Jim and Jesse have continued with their music, recording for their own labels, “Old Dominion,” “Prize,” and have had releases on Rounder Records and several other labels. Jesse’s son, Keith, joined the group playing electric bass and singing baritone in the early eighties, and continued until he was diagnosed as having Multiple Sclerosis. They worked for a period of time with fellow Grand Ole Opry Star, Charlie Louvin, where each would perform with their own band, then combine for a grand finale with some great harmony singing, featuring a lot of Louvin Brothers songs. Alien Shelton returned to Jim and Jesse in 1983, playing the five string Dobro and later switching back to his first love, the banjo. He has since departed. The Virginia Boys in November, 1991 were Raymond McClain, banjo, Mike Drudge, electric bass and, rejoining for the third time, was the great fiddler Jim Buchanan.
Throughout their career Jim and Jesse never lost sight of their personal goals to establish their own musical identity. They have maintained an untainted image of two of the nicest people to ever play music. Jim’s outstanding good looks could have earned him the title “The Best Looking Man In Bluegrass,” if ever such a contest were held, but he would still be the same “ole Jim.” When they sing on stage, Jesse’s eyes will dart to and from the audience, while Jim will lean ever so slightly towards the microphone, his eyes slowly moving from one section of the people who came to listen to another. The blend of their voices remains just as wonderful today as it was when they started their careers so many years ago. They have survived longer than any other brother duet act in the known history of music.

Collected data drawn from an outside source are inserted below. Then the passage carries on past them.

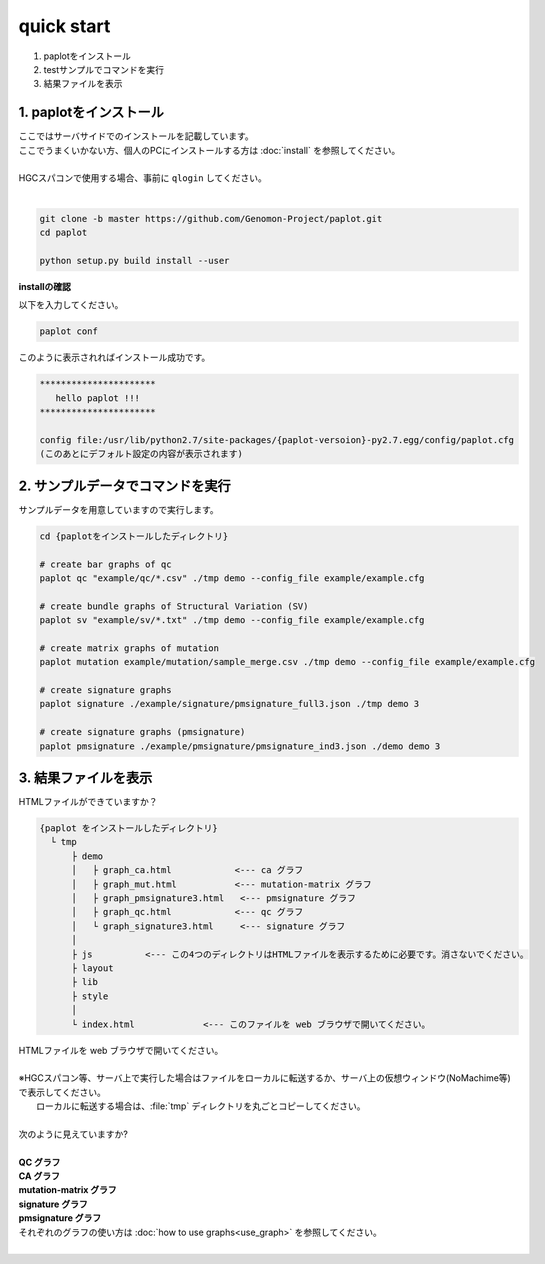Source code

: *****************
quick start
*****************

#. paplotをインストール
#. testサンプルでコマンドを実行
#. 結果ファイルを表示

1. paplotをインストール
---------------------------

| ここではサーバサイドでのインストールを記載しています。
| ここでうまくいかない方、個人のPCにインストールする方は :doc:`install` を参照してください。
|
| HGCスパコンで使用する場合、事前に ``qlogin`` してください。
|

.. code-block:: bash

  git clone -b master https://github.com/Genomon-Project/paplot.git
  cd paplot
  
  python setup.py build install --user

**installの確認**

| 以下を入力してください。

.. code-block:: bash

  paplot conf

| このように表示されればインストール成功です。

.. code-block:: bash

  **********************
     hello paplot !!!
  **********************
  
  config file:/usr/lib/python2.7/site-packages/{paplot-versoion}-py2.7.egg/config/paplot.cfg
  (このあとにデフォルト設定の内容が表示されます)


2. サンプルデータでコマンドを実行
---------------------------------

サンプルデータを用意していますので実行します。

.. code-block:: bash

  cd {paplotをインストールしたディレクトリ}

  # create bar graphs of qc
  paplot qc "example/qc/*.csv" ./tmp demo --config_file example/example.cfg

  # create bundle graphs of Structural Variation (SV)
  paplot sv "example/sv/*.txt" ./tmp demo --config_file example/example.cfg

  # create matrix graphs of mutation
  paplot mutation example/mutation/sample_merge.csv ./tmp demo --config_file example/example.cfg

  # create signature graphs
  paplot signature ./example/signature/pmsignature_full3.json ./tmp demo 3

  # create signature graphs (pmsignature)
  paplot pmsignature ./example/pmsignature/pmsignature_ind3.json ./demo demo 3


3. 結果ファイルを表示
------------------------

HTMLファイルができていますか？

.. code-block:: bash

  {paplot をインストールしたディレクトリ}
    └ tmp
        ├ demo
        │   ├ graph_ca.html            <--- ca グラフ
        │   ├ graph_mut.html           <--- mutation-matrix グラフ
        │   ├ graph_pmsignature3.html   <--- pmsignature グラフ
        │   ├ graph_qc.html            <--- qc グラフ
        │   └ graph_signature3.html     <--- signature グラフ
        │
        ├ js          <--- この4つのディレクトリはHTMLファイルを表示するために必要です。消さないでください。
        ├ layout
        ├ lib
        ├ style
        │
        └ index.html             <--- このファイルを web ブラウザで開いてください。


| HTMLファイルを web ブラウザで開いてください。
|
| ※HGCスパコン等、サーバ上で実行した場合はファイルをローカルに転送するか、サーバ上の仮想ウィンドウ(NoMachime等)で表示してください。
|   ローカルに転送する場合は、:file:`tmp` ディレクトリを丸ごとコピーしてください。
| 
| 次のように見えていますか?
| 
| **QC グラフ**

.. image:: image/qc_dummy.png
  :scale: 100%

| **CA グラフ**

.. image:: image/sv_dummy.png
  :scale: 100%

| **mutation-matrix グラフ**

.. image:: image/mut_dummy.png
  :scale: 100%

| **signature グラフ** |new|

.. image:: image/sig_dummy.PNG
  :scale: 100%

| **pmsignature グラフ** |new|

.. image:: image/pmsig_dummy.PNG
  :scale: 100%

| それぞれのグラフの使い方は :doc:`how to use graphs<use_graph>` を参照してください。
|

.. |new| image:: image/tab_001.gif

They have been honored for their many contributions to music, in addition to the SPBGMA award already mentioned. They were installed in the Walkway of Stars in the Country Music Association’s Hall of Fame in Nashville, Tennessee, in 1981, and are members of the Bluegrass Hall of Fame. Their Rounder compact disc (0279) Music Among Friends was nominated for a Grammy in 1992. This album took almost three years to complete and their friends included Bill Monroe, Curly Seckler, Emmylou Harris, Ricky Skaggs, “Tater” Tate, Mac Wiseman, and many others. On September 23, 1993 Jim & Jesse joined the Bluegrass Hall of Honor at the International Bluegrass Music Museum in Owensboro, Kentucky. They have taken the musical lessons they learned at home as children, to the greatest heights possible. The McReynolds’ musical heritage that was passed down from their family has been well taken care of, and will continue to thrive in the hands of Jim & Jesse and Their Virginia Boys.